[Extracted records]
==*==
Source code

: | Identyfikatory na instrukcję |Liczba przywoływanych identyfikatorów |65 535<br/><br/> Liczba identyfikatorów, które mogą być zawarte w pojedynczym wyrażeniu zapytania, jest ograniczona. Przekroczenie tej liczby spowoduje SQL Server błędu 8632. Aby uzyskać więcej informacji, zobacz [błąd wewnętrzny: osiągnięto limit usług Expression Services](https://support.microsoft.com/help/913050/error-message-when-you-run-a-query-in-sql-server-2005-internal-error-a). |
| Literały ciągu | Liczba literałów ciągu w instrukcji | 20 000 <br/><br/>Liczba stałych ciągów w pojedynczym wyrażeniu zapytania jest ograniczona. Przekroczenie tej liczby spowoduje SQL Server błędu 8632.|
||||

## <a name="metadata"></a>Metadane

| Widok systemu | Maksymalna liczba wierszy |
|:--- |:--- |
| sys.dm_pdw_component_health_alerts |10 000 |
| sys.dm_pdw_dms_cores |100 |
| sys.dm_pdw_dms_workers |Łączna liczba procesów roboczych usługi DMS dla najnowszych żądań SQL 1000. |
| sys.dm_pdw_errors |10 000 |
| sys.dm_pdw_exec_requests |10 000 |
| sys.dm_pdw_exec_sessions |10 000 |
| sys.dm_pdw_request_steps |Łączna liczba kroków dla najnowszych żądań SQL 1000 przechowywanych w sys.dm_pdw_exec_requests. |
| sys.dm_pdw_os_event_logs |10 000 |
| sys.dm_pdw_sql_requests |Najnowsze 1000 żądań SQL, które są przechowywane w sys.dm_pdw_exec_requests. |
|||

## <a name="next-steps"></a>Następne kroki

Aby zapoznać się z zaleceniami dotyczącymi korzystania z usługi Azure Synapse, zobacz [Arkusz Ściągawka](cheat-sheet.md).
==*==
▶ **WRITTEN TASK**
Reproduce without alteration everything from the line containing "liczba wierszy |" down to the line containing "sys.dm_pdw_os_event_logs |10 000 |", both lines included.

▶ **FINISHED TASK**
| Widok systemu | Maksymalna liczba wierszy |
|:--- |:--- |
| sys.dm_pdw_component_health_alerts |10 000 |
| sys.dm_pdw_dms_cores |100 |
| sys.dm_pdw_dms_workers |Łączna liczba procesów roboczych usługi DMS dla najnowszych żądań SQL 1000. |
| sys.dm_pdw_errors |10 000 |
| sys.dm_pdw_exec_requests |10 000 |
| sys.dm_pdw_exec_sessions |10 000 |
| sys.dm_pdw_request_steps |Łączna liczba kroków dla najnowszych żądań SQL 1000 przechowywanych w sys.dm_pdw_exec_requests. |
| sys.dm_pdw_os_event_logs |10 000 |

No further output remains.